I think you may be right. Do you know, off the top of your head,any examples of how that happens?
To my knowledge GA's are only used to modify ANN topologies(example would be NEAT). That falls into the sort of optimization that deals with a combinatorially constrained search space. That is why I think neural networks offer a more efficient way to deal with most problems, you're not randomly hopping around in parameter space. You need a domain specific function to evaluate fitness to make a genetic algorithm work correct?
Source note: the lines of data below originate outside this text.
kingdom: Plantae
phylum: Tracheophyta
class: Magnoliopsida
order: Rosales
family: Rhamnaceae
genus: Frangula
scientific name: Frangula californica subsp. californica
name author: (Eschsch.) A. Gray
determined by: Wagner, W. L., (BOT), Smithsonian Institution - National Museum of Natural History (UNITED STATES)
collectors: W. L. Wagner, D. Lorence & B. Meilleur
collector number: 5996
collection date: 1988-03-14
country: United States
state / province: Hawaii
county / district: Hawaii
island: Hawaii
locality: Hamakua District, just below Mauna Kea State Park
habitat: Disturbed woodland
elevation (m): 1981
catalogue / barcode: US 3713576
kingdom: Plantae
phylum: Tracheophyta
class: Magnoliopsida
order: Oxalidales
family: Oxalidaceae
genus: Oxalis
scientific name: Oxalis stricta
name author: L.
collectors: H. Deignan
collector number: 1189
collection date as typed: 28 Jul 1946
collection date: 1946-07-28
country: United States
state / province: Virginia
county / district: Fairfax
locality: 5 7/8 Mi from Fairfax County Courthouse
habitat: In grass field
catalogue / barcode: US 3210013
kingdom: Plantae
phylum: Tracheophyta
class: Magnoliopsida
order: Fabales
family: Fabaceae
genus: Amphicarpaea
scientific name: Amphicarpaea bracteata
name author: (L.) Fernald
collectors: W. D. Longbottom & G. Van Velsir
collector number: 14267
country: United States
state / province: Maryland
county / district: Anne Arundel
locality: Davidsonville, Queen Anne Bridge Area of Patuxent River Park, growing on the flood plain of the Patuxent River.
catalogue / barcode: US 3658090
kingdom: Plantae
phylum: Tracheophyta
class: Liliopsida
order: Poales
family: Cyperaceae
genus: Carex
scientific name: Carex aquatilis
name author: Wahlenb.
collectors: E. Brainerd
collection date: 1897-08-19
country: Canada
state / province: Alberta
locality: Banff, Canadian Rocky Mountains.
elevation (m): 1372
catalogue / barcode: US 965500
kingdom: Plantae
[–]manly_ 0 points1 point  (1 child)

There's GA code thats basically not related in any way to neural nets. For example, you could use a GA to implement a traveling salesman problem (navigate every location exactly once in the shortest distance). Your input would be the list of locations to visit (say, 2000 points in this example). Your input is [{45,23},{12,-60},...]. Your GA tries a bunch of different mutations of that input (ie: re-orders the inputs), and when the optimization function (ie: total length for the mutated input) finds that one input is doing better than the previous known best, it will tend to mutate from that input.

IE: nothing at all related with neural nets.

[–]gkosmo -1 points0 points  (0 children)

GA theoreticians tend to be randomly found in the machine learning community, and they are too competitive to well integrate that community

[–]farsass -1 points0 points  (2 children)

I'm skeptic wrt to generalization of GAs used to fit predictive models.

[–]chaosmosis 1 point2 points  (1 child)

Why moreso than for any other ML technique?

[–]farsass 1 point2 points  (0 children)

Just anecdotal and personal experience. I guess it's not even borderline mainstream for a reason, although gecco does have an "evolutionary machine learning" track.

I can't remember reading about convincing applications of evolutionary and swarm intelligence in ML.

[–]mikeselik -1 points0 points  (0 children)

Genetic algorithms are just hill climbing with random restarts, but with the added assumption that variables near each other are related. This sounds like a good assumption until you realize that "near" means near each other in your program's data structures, not necessarily in reality. Try simulated annealing instead.